An eventful May, capped by the World Health Assembly, has demonstrated global demand for strategic health and care workforce data, normative guidance and country support. Against health systems under intense pressure and financing tightened, including by ODA cuts (insights from our panel of economists), Member States reaffirmed their support for WHO and for multilateralism, adopted the historic pandemic agreement (Article 7: Health and care workforce), and passed the World Health Assembly Resolution WHA78.16 on Accelerating action on the global health and care workforce by 2030Learn more on health workforce strategy & global governance

Additionally, Member States noted the Interim report of the Expert Advisory Group on the WHO Global Code of Practice on the International Recruitment of Health Personnel and requested the Director-General to facilitate regional consultations with Member States in advance of its finalization and submission to the Seventy-ninth World Health Assembly through the Executive Board at its 158th session. WHO conducted six regional consultations between June and October 2025, and the Expert Advisory Group will meet for the fourth time from 12-13 November 2025. Learn more on health workforce migration


Global impact of official development assistance cuts

The 2025 decisions by members of the Organisation for Economic Co-operation and Development (OECD) Development Assistance Committee to freeze or cut official development assistance has created a significant disruption in the global aid ecosystem and national political agendas of low- and-middle income countries . This situation has had immediate consequences for the availability of critical health services, commodities and health and care workers across countries.

A March 2025 WHO rapid assessment found that over half (63%) of WHO country offices reported job-related effects on health and care workers in countries. Budget cuts are expected to reduce countries’ ability to absorb new health and care workers, worsening existing shortages.

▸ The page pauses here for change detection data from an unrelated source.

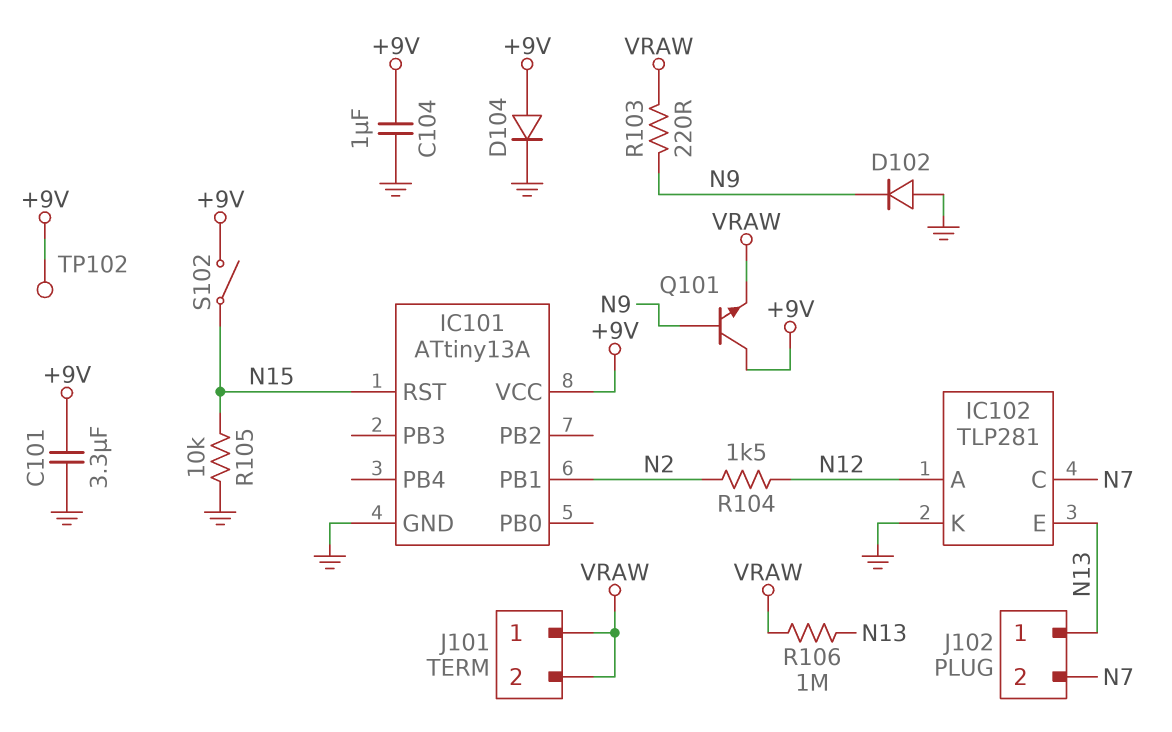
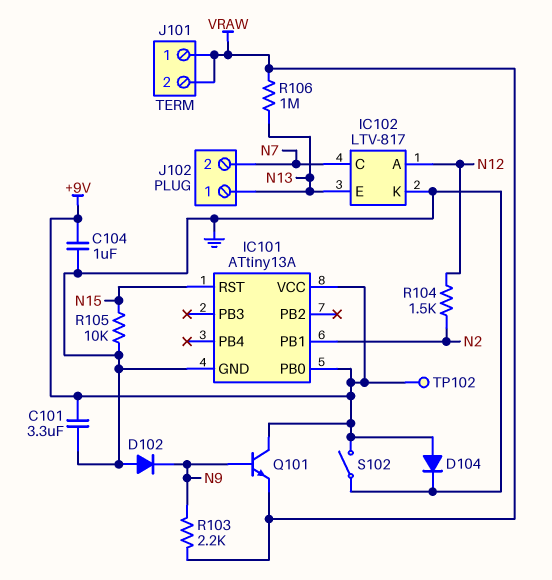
IC101 pin PB0: none -> +9V
IC102: TLP281 -> LTV-817
R103: 220 (N9, VRAW) -> 2.2k (N9, VRAW)
S102: switch (+9V, N15) -> switch (+9V, GND)

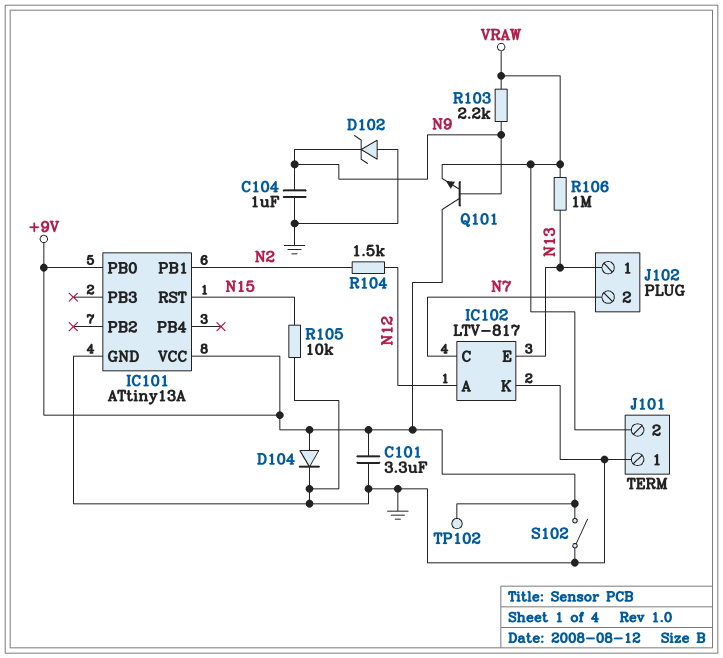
C104: 1uF (+9V, GND) -> 1uF (GND, N9)
D102: diode (A GND, K N9) -> zener (A GND, K N9)
J101 pin 1: VRAW -> GND

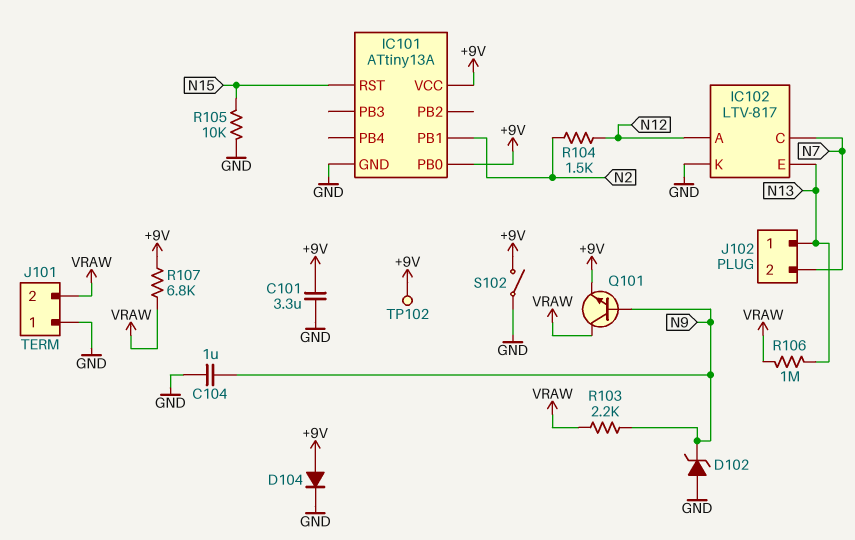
Q101: NPN (B N9, C +9V, E VRAW) -> NPN (B N9, C VRAW, E +9V)
R107: none -> 6.8k (+9V, VRAW)

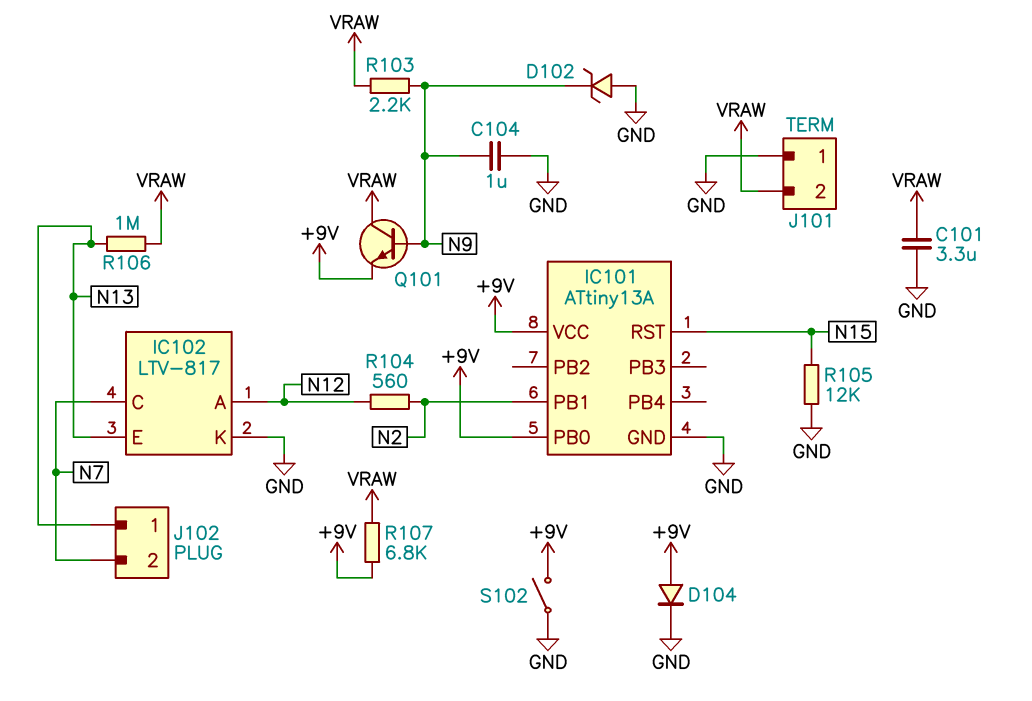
C101: 3.3uF (+9V, GND) -> 3.3uF (GND, VRAW)
R104: 1.5k (N2, N12) -> 560 (N2, N12)
R105: 10k (GND, N15) -> 12k (GND, N15)
TP102: test point (+9V) -> none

With reduced absorptive capacity, health systems in Africa are projected to see an increase in the health and care workforce shortage of 600,000 health and care workers by 2030, compared to earlier estimates. Learn more in this blog from our panel of economists.

Definitions & Figures

Who are health and care workers? 

  • Health worker - Health workers are all people primarily engaged in actions with the primary intent of enhancing health. For health workers, the relevant ISCO codes are generally found within the "Health Professionals" (Sub-Major Group 22) and "Health Associate Professionals" (Minor Group 325) categories, with more specific unit groups depending on the type of health work. 
  • Heath care assistant (ISCO-08 code: 5321) - Institution-based personal care workers who provide direct personal care and assistance with activities of daily living to patients and residents in a variety of health care settings such as hospitals, clinics and residential nursing care facilities. They generally work in implementation of established care plans and practices, and under the direct supervision of medical, nursing or other health professionals or associate professionals.
  • Home-based personal care workers (ISCO-08 code: 5322) who provide routine personal care and assistance with activities of daily living to persons who are in need of such care due to effects of ageing, illness, injury, or other physical or mental conditions, in private homes and other independent residential settings. 

Key figures

The estimated stock of health workers now exceeds 70 million. Shortage estimates decreased steadily since the Global Strategy adoption in 2026, trends that may be linked to investment decisions, the adoption of evidence-based policies and improved data availability.

The pace of progress has slowed, however, and masks diverging trends across and within regions, prompting an upward adjustment to the projected workforce shortage by 2030 to 11 million (compared to the 2022 estimate of a projected 10 million shortage by 2030).

Women comprise 67% of the global health workforce.